While at UCL, Lavea will investigate the impact of national investments on “left-behind” UK cities and regions, such as Manchester, Nottingham, West Yorkshire and North Tyne, and the role of local institutions in leveraging these investments to spur economic growth.

Recent national investments in the US represent an unparalleled opportunity for local leaders to deploy funds strategically, addressing economic and racial inequities. This opportunity also demands new thinking on the local level to seize the moment. With this project, Lavea will analyze efforts in select UK communities to maximize sizeable national investments and drive prosperity and greater equality. She will investigate whether and how local leaders have organized to regenerate their economies -- with new partnerships and civic infrastructure, strategic investments, or systems-based transformations -- to provide a springboard for turn-around of disinvested areas.

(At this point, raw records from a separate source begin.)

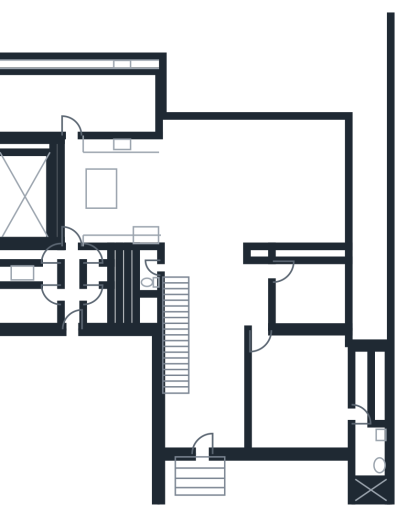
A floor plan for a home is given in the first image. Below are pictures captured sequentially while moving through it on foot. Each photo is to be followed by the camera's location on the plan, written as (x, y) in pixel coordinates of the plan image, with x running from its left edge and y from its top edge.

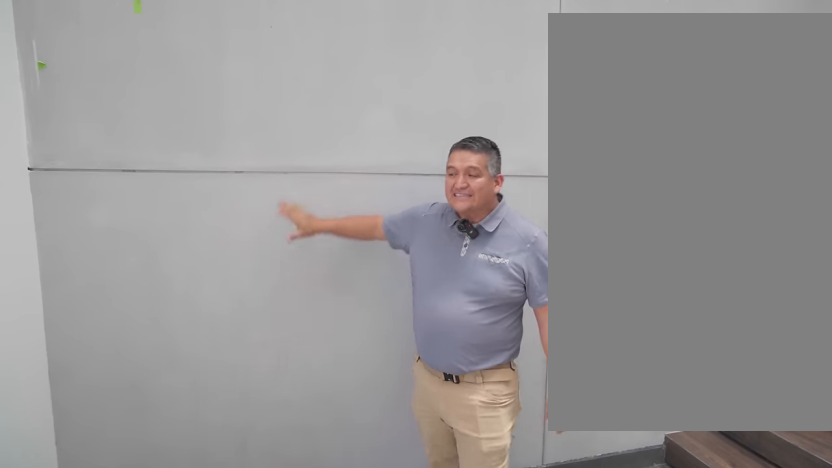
(199, 429)
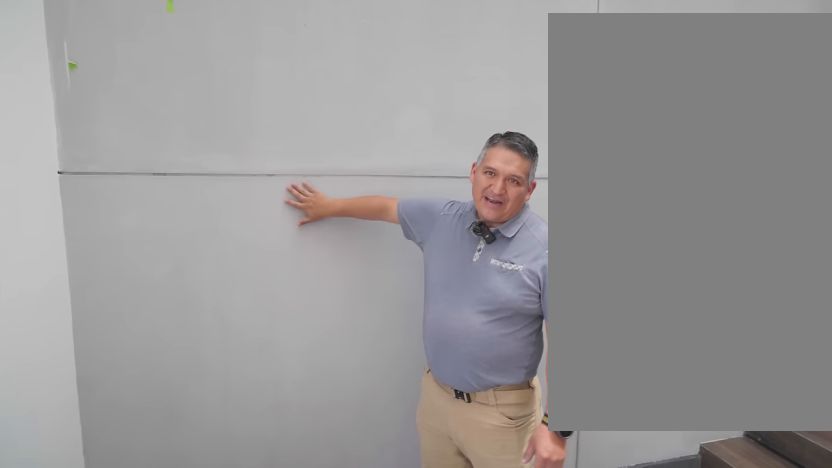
(199, 429)
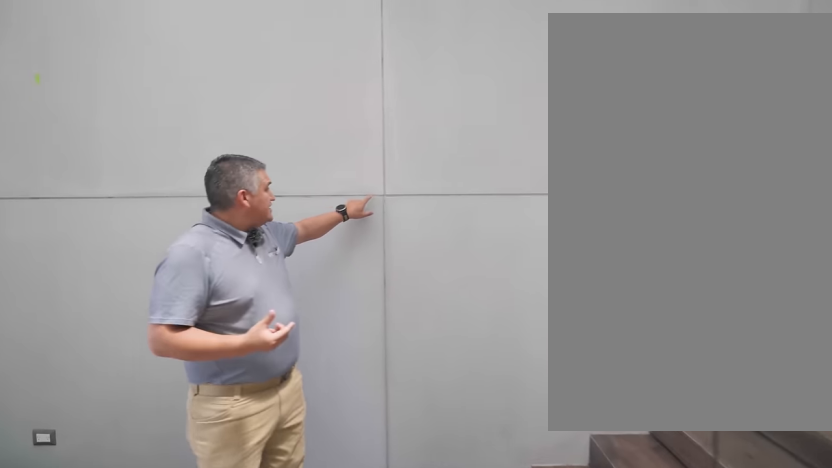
(190, 428)
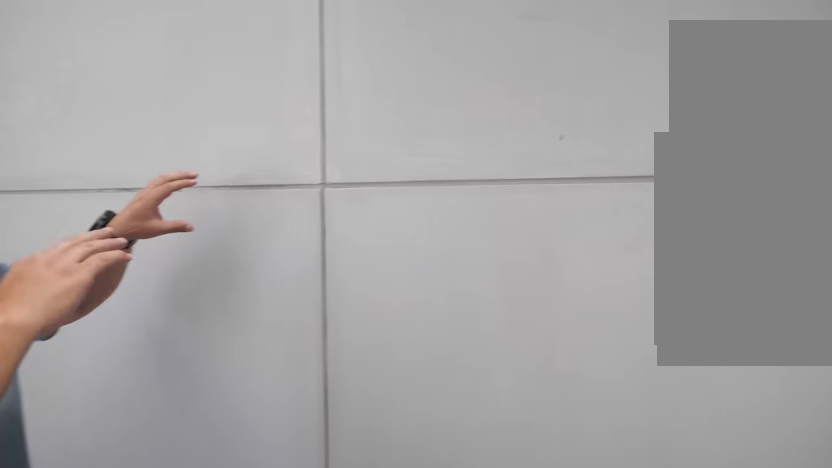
(192, 426)
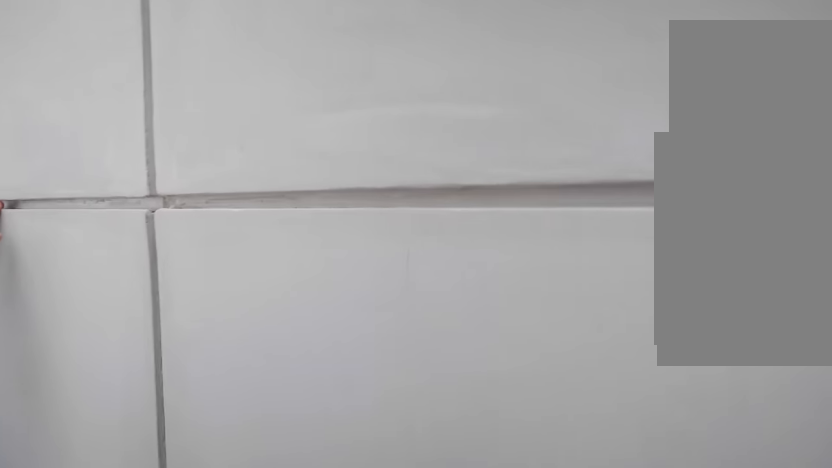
(187, 421)
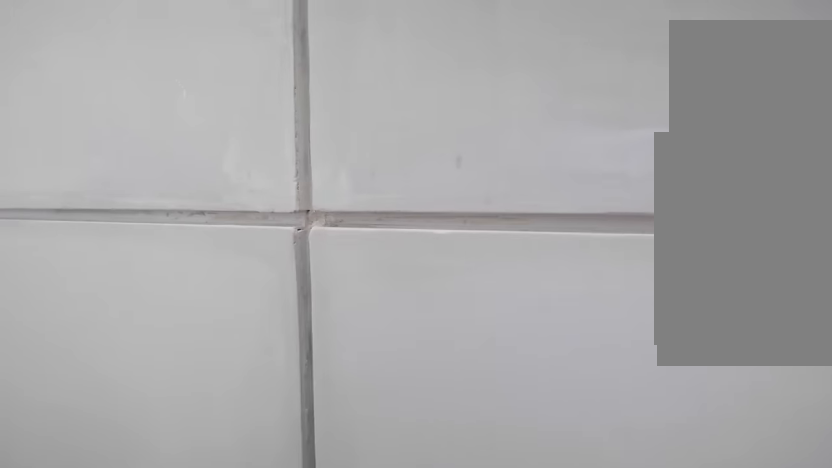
(187, 421)
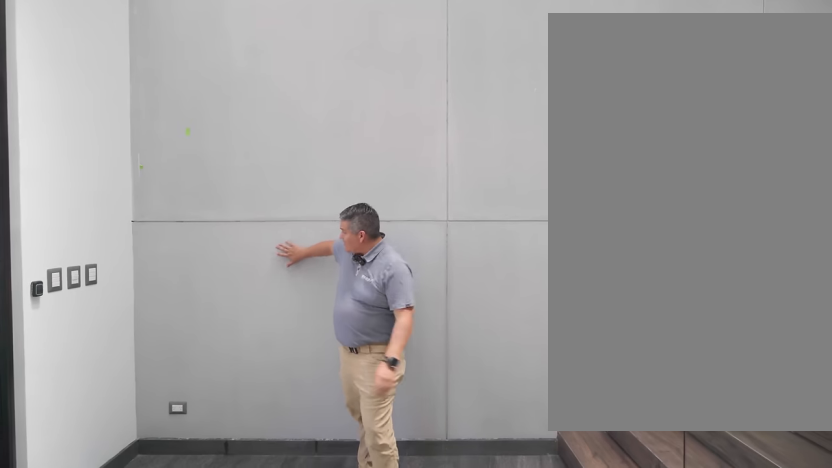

Through data collection and on-the-ground interviews with local and national policymakers, Lavea will evaluate UK policies and investments, and their impacts, and analyze where local implementation practices appear to advance equitable regrowth -- and, conversely, where challenges and missed opportunities emerge. Policymakers in both the UK and the U.S. are grappling with ways to catalyze renewal in these “left-behind places” and for the people living there. From this study, Lavea will identify and disseminate “lessons learned” for U.S. and UK local leaders and policymakers. 

This work informs a larger project documenting and analyzing the power of local “changemakers” in designing and implementing innovative programs and generating civic infrastructure in economically challenged regions.